Exercise: Every word of the data must be reproduced in your reply exactly.

(Given data)

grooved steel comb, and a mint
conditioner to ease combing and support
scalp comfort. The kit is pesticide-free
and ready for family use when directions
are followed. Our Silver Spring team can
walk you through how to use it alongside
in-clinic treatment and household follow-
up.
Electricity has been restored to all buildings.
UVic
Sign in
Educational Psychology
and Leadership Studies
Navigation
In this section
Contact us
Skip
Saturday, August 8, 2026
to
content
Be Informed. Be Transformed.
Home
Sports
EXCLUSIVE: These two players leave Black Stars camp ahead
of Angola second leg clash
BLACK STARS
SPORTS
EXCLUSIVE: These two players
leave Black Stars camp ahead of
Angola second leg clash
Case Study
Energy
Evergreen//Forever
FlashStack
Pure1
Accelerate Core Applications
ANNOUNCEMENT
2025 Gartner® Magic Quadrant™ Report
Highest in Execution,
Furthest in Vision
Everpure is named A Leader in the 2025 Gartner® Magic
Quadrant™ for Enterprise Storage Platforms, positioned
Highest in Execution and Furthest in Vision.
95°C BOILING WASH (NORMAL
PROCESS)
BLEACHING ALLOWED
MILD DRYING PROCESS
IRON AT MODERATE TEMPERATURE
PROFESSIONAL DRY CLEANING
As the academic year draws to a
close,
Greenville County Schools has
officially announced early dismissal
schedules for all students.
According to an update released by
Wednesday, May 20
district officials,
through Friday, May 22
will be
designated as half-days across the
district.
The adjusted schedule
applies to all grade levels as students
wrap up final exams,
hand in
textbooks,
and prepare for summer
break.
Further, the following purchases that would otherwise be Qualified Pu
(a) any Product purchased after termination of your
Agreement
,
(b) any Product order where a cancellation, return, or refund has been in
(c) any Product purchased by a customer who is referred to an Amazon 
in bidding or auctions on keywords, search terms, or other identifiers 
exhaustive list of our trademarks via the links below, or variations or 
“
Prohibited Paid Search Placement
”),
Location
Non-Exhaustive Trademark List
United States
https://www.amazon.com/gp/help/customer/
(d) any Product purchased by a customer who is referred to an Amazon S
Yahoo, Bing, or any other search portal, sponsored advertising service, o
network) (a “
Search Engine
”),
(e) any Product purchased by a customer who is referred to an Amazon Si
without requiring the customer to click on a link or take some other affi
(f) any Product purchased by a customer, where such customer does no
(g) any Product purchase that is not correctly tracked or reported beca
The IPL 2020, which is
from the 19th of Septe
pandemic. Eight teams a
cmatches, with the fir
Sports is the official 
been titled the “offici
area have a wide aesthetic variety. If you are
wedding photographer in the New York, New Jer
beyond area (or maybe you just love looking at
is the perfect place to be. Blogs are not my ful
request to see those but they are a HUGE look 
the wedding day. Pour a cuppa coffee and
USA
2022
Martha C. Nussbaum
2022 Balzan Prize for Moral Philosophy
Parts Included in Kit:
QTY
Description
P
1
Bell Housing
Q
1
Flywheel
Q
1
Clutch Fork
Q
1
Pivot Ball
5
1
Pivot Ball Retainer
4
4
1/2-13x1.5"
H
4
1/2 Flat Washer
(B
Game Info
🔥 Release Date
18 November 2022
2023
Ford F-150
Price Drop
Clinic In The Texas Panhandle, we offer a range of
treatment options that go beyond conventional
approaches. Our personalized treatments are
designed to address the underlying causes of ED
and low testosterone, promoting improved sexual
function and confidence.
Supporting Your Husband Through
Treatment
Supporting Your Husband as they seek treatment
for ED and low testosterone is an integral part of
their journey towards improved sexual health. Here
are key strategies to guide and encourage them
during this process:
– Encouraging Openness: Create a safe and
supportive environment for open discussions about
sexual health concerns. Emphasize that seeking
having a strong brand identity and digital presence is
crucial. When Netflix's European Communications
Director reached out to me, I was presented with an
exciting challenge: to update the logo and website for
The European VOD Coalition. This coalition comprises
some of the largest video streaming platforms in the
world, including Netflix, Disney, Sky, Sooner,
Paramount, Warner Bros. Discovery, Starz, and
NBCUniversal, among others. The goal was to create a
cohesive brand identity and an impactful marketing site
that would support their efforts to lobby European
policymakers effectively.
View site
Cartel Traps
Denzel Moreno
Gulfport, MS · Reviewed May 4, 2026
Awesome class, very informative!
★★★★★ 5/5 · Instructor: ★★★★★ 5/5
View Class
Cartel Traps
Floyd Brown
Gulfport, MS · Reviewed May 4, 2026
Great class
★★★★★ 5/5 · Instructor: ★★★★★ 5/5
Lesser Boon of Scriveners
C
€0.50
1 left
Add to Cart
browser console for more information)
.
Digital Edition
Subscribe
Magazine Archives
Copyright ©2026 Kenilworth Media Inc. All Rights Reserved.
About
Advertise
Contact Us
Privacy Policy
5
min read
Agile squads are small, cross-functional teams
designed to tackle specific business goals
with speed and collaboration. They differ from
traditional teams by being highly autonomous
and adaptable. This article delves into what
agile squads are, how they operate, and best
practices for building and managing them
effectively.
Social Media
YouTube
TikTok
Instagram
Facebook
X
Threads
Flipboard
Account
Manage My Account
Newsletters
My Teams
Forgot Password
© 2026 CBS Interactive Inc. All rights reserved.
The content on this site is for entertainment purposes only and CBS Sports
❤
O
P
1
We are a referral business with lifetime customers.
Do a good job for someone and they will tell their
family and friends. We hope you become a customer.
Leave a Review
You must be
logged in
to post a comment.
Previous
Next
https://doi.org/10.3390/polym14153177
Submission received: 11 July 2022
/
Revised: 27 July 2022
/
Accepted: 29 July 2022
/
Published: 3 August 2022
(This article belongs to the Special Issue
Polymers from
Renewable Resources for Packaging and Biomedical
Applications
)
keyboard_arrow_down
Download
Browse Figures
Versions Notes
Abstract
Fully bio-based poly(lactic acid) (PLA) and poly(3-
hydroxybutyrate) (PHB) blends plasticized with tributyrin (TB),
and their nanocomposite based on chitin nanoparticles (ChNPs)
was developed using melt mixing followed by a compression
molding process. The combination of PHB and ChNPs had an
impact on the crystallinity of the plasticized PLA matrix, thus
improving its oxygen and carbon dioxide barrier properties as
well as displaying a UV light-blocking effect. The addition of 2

(End Given data)

Solution for this exercise:
grooved steel comb, and a mint
conditioner to ease combing and support
scalp comfort. The kit is pesticide-free
and ready for family use when directions
are followed. Our Silver Spring team can
walk you through how to use it alongside
in-clinic treatment and household follow-
up.
Electricity has been restored to all buildings.
UVic
Sign in
Educational Psychology
and Leadership Studies
Navigation
In this section
Contact us
Skip
Saturday, August 8, 2026
to
content
Be Informed. Be Transformed.
Home
Sports
EXCLUSIVE: These two players leave Black Stars camp ahead
of Angola second leg clash
BLACK STARS
SPORTS
EXCLUSIVE: These two players
leave Black Stars camp ahead of
Angola second leg clash
Case Study
Energy
Evergreen//Forever
FlashStack
Pure1
Accelerate Core Applications
ANNOUNCEMENT
2025 Gartner® Magic Quadrant™ Report
Highest in Execution,
Furthest in Vision
Everpure is named A Leader in the 2025 Gartner® Magic
Quadrant™ for Enterprise Storage Platforms, positioned
Highest in Execution and Furthest in Vision.
95°C BOILING WASH (NORMAL
PROCESS)
BLEACHING ALLOWED
MILD DRYING PROCESS
IRON AT MODERATE TEMPERATURE
PROFESSIONAL DRY CLEANING
As the academic year draws to a
close,
Greenville County Schools has
officially announced early dismissal
schedules for all students.
According to an update released by
Wednesday, May 20
district officials,
through Friday, May 22
will be
designated as half-days across the
district.
The adjusted schedule
applies to all grade levels as students
wrap up final exams,
hand in
textbooks,
and prepare for summer
break.
Further, the following purchases that would otherwise be Qualified Pu
(a) any Product purchased after termination of your
Agreement
,
(b) any Product order where a cancellation, return, or refund has been in
(c) any Product purchased by a customer who is referred to an Amazon 
in bidding or auctions on keywords, search terms, or other identifiers 
exhaustive list of our trademarks via the links below, or variations or 
“
Prohibited Paid Search Placement
”),
Location
Non-Exhaustive Trademark List
United States
https://www.amazon.com/gp/help/customer/
(d) any Product purchased by a customer who is referred to an Amazon S
Yahoo, Bing, or any other search portal, sponsored advertising service, o
network) (a “
Search Engine
”),
(e) any Product purchased by a customer who is referred to an Amazon Si
without requiring the customer to click on a link or take some other affi
(f) any Product purchased by a customer, where such customer does no
(g) any Product purchase that is not correctly tracked or reported beca
The IPL 2020, which is
from the 19th of Septe
pandemic. Eight teams a
cmatches, with the fir
Sports is the official 
been titled the “offici
area have a wide aesthetic variety. If you are
wedding photographer in the New York, New Jer
beyond area (or maybe you just love looking at
is the perfect place to be. Blogs are not my ful
request to see those but they are a HUGE look 
the wedding day. Pour a cuppa coffee and
USA
2022
Martha C. Nussbaum
2022 Balzan Prize for Moral Philosophy
Parts Included in Kit:
QTY
Description
P
1
Bell Housing
Q
1
Flywheel
Q
1
Clutch Fork
Q
1
Pivot Ball
5
1
Pivot Ball Retainer
4
4
1/2-13x1.5"
H
4
1/2 Flat Washer
(B
Game Info
🔥 Release Date
18 November 2022
2023
Ford F-150
Price Drop
Clinic In The Texas Panhandle, we offer a range of
treatment options that go beyond conventional
approaches. Our personalized treatments are
designed to address the underlying causes of ED
and low testosterone, promoting improved sexual
function and confidence.
Supporting Your Husband Through
Treatment
Supporting Your Husband as they seek treatment
for ED and low testosterone is an integral part of
their journey towards improved sexual health. Here
are key strategies to guide and encourage them
during this process:
– Encouraging Openness: Create a safe and
supportive environment for open discussions about
sexual health concerns. Emphasize that seeking
having a strong brand identity and digital presence is
crucial. When Netflix's European Communications
Director reached out to me, I was presented with an
exciting challenge: to update the logo and website for
The European VOD Coalition. This coalition comprises
some of the largest video streaming platforms in the
world, including Netflix, Disney, Sky, Sooner,
Paramount, Warner Bros. Discovery, Starz, and
NBCUniversal, among others. The goal was to create a
cohesive brand identity and an impactful marketing site
that would support their efforts to lobby European
policymakers effectively.
View site
Cartel Traps
Denzel Moreno
Gulfport, MS · Reviewed May 4, 2026
Awesome class, very informative!
★★★★★ 5/5 · Instructor: ★★★★★ 5/5
View Class
Cartel Traps
Floyd Brown
Gulfport, MS · Reviewed May 4, 2026
Great class
★★★★★ 5/5 · Instructor: ★★★★★ 5/5
Lesser Boon of Scriveners
C
€0.50
1 left
Add to Cart
browser console for more information)
.
Digital Edition
Subscribe
Magazine Archives
Copyright ©2026 Kenilworth Media Inc. All Rights Reserved.
About
Advertise
Contact Us
Privacy Policy
5
min read
Agile squads are small, cross-functional teams
designed to tackle specific business goals
with speed and collaboration. They differ from
traditional teams by being highly autonomous
and adaptable. This article delves into what
agile squads are, how they operate, and best
practices for building and managing them
effectively.
Social Media
YouTube
TikTok
Instagram
Facebook
X
Threads
Flipboard
Account
Manage My Account
Newsletters
My Teams
Forgot Password
© 2026 CBS Interactive Inc. All rights reserved.
The content on this site is for entertainment purposes only and CBS Sports
❤
O
P
1
We are a referral business with lifetime customers.
Do a good job for someone and they will tell their
family and friends. We hope you become a customer.
Leave a Review
You must be
logged in
to post a comment.
Previous
Next
https://doi.org/10.3390/polym14153177
Submission received: 11 July 2022
/
Revised: 27 July 2022
/
Accepted: 29 July 2022
/
Published: 3 August 2022
(This article belongs to the Special Issue
Polymers from
Renewable Resources for Packaging and Biomedical
Applications
)
keyboard_arrow_down
Download
Browse Figures
Versions Notes
Abstract
Fully bio-based poly(lactic acid) (PLA) and poly(3-
hydroxybutyrate) (PHB) blends plasticized with tributyrin (TB),
and their nanocomposite based on chitin nanoparticles (ChNPs)
was developed using melt mixing followed by a compression
molding process. The combination of PHB and ChNPs had an
impact on the crystallinity of the plasticized PLA matrix, thus
improving its oxygen and carbon dioxide barrier properties as
well as displaying a UV light-blocking effect. The addition of 2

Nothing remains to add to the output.